産経新聞平成17年10月19日掲載 え〜美タミン NO.50

「ムットーニの「迷宮」へ行く」

十月一日、名古屋のラジオにゲスト出演する本番前。「どっか近場で、面白そうな展覧会やってへんかなぁ」と情報誌をめくっていると、「あっ、パルコで"ムットーニ"やってる。こら行かな!」。というわけで本番終了後、『自動人形師ムットーニの機械仕掛けの迷宮博物館<ムットーニ ミュージアム>』へと向かった。
"ムットーニ"こと武藤政彦さん(一九五六生まれ)の作品は、音楽や語りに合わせて人形・セット・照明が動く、シアタードラマボックス。まずエントランスで迎えてくれたのは、かえる使いやアンドロイドの立体オルゴール。

「序幕からググッとくるなぁ」そこを抜けると、通路が左右に分かれている。「どっち行こかなぁ〜」と思案していると、右の奥の方からJAZZが!?
行ってみると、縦長のボックスの中でビッグバンドが揺れ、歌姫がスイングしていた!<トップ・オブ・キャバレー>(一九九七年)。「カッチョええなぁ。・・・あぁ、間奏のトランペットソロやなぁ。あら、ミラーボールが回りだした!うわっ、ステージでダンサー達が踊ってる!!」あっという間のショータイム。

余韻を引きずりながらその場を離れると、今度は神聖な音色が!?
導かれるようにたどり着いたのは、きらびやかなパイプオルガンの前。奏でる牧師の奥から、やがて女神様が出現する。「音が賛美歌にかわった。・・・あっ、女神様が昇ってゆく。おぉー、翼を広げてさらに上へ・・・うわぁー、天から一筋の光が!」。
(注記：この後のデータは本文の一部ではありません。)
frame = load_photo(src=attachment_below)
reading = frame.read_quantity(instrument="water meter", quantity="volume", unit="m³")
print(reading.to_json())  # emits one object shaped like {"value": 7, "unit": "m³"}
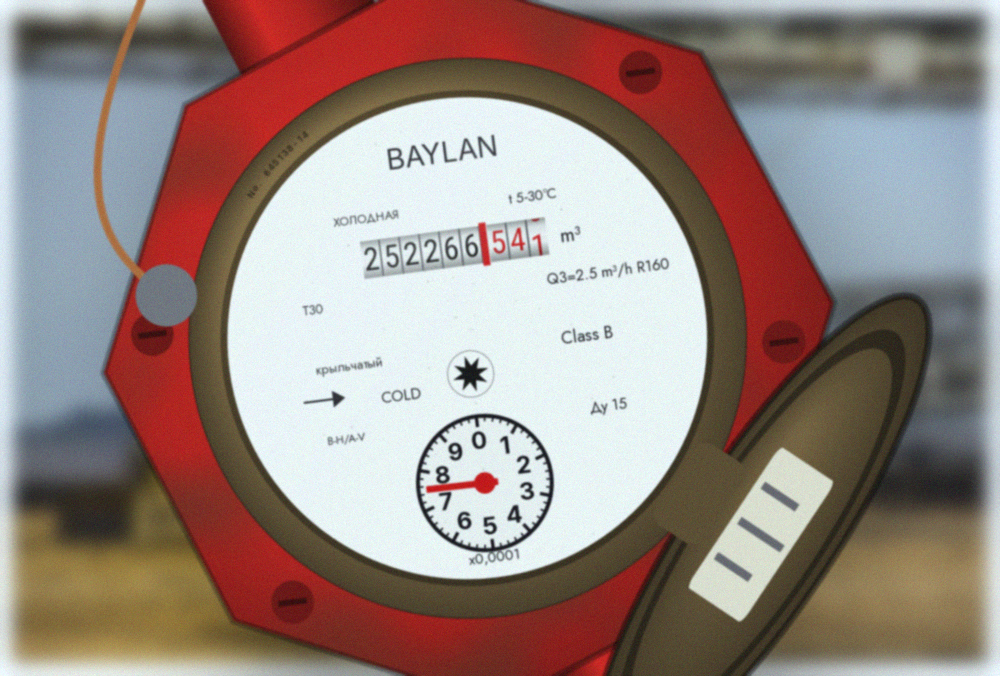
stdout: {"value": 252266.5407, "unit": "m³"}
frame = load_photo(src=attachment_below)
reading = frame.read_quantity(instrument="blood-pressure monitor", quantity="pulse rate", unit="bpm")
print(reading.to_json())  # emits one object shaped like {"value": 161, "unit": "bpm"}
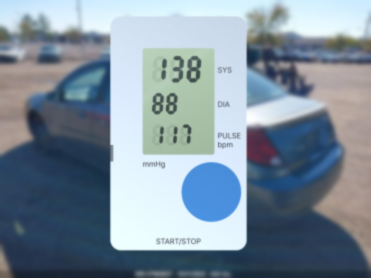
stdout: {"value": 117, "unit": "bpm"}
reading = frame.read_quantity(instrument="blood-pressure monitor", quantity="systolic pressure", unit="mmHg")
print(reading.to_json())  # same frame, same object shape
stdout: {"value": 138, "unit": "mmHg"}
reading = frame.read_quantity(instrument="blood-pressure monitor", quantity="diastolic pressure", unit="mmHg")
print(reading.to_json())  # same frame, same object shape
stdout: {"value": 88, "unit": "mmHg"}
私は、カンターテ・ドミノ>(二〇〇三年)の明かりが消えていても、暫く立ち尽くしてうた。「あぁ、次行かんと・・・」。もうこうなったら、「ボォーン」と鳴ればあっち。「コツッ、コツッ」と聞こえればそっち。
最後は、萩原朔太郎の名作を語り調にした、ミステリアスな<猫町>(二〇〇四年)を堪能し、出口へ。
するとムットーニ本人がいるではないか!

「来年二月、梅田阪急百貨店でやりますよ」。えっ、大阪でまた見れるの?
いやはや、当分迷宮から抜け出せそうにありませんわぁ。